··· Available data ···

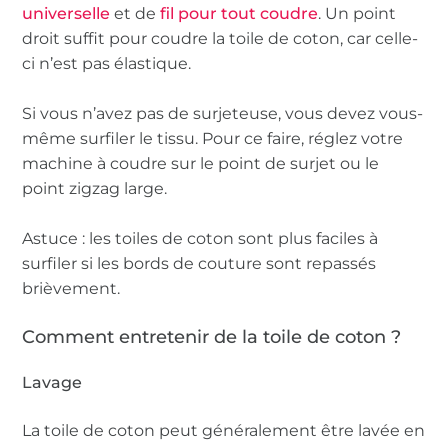
universelle
et de
fil pour tout coudre
. Un point
droit suffit pour coudre la toile de coton, car celle-
ci n’est pas élastique.
Si vous n’avez pas de surjeteuse, vous devez vous-
même surfiler le tissu. Pour ce faire, réglez votre
machine à coudre sur le point de surjet ou le
point zigzag large.
Astuce : les toiles de coton sont plus faciles à
surfiler si les bords de couture sont repassés
brièvement.
Comment entretenir de la toile de coton ?
Lavage
La toile de coton peut généralement être lavée en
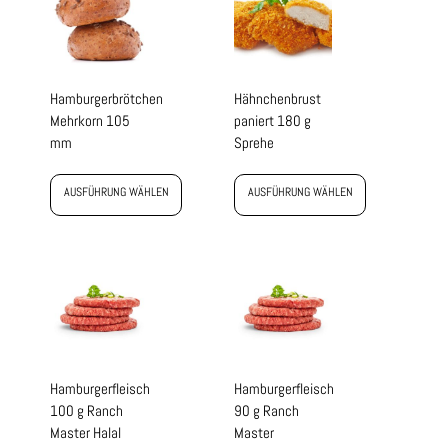
Hamburgerbrötchen
Hähnchenbrust
Mehrkorn 105
paniert 180 g
mm
Sprehe
AUSFÜHRUNG WÄHLEN
AUSFÜHRUNG WÄHLEN
Hamburgerfleisch
Hamburgerfleisch
100 g Ranch
90 g Ranch
Master Halal
Master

···

→ Task instructions
Copy the lines above word for word, and leave the pictures out of your answer.

→ Exercise answer
universelle
et de
fil pour tout coudre
. Un point
droit suffit pour coudre la toile de coton, car celle-
ci n’est pas élastique.
Si vous n’avez pas de surjeteuse, vous devez vous-
même surfiler le tissu. Pour ce faire, réglez votre
machine à coudre sur le point de surjet ou le
point zigzag large.
Astuce : les toiles de coton sont plus faciles à
surfiler si les bords de couture sont repassés
brièvement.
Comment entretenir de la toile de coton ?
Lavage
La toile de coton peut généralement être lavée en
Hamburgerbrötchen
Hähnchenbrust
Mehrkorn 105
paniert 180 g
mm
Sprehe
AUSFÜHRUNG WÄHLEN
AUSFÜHRUNG WÄHLEN
Hamburgerfleisch
Hamburgerfleisch
100 g Ranch
90 g Ranch
Master Halal
Master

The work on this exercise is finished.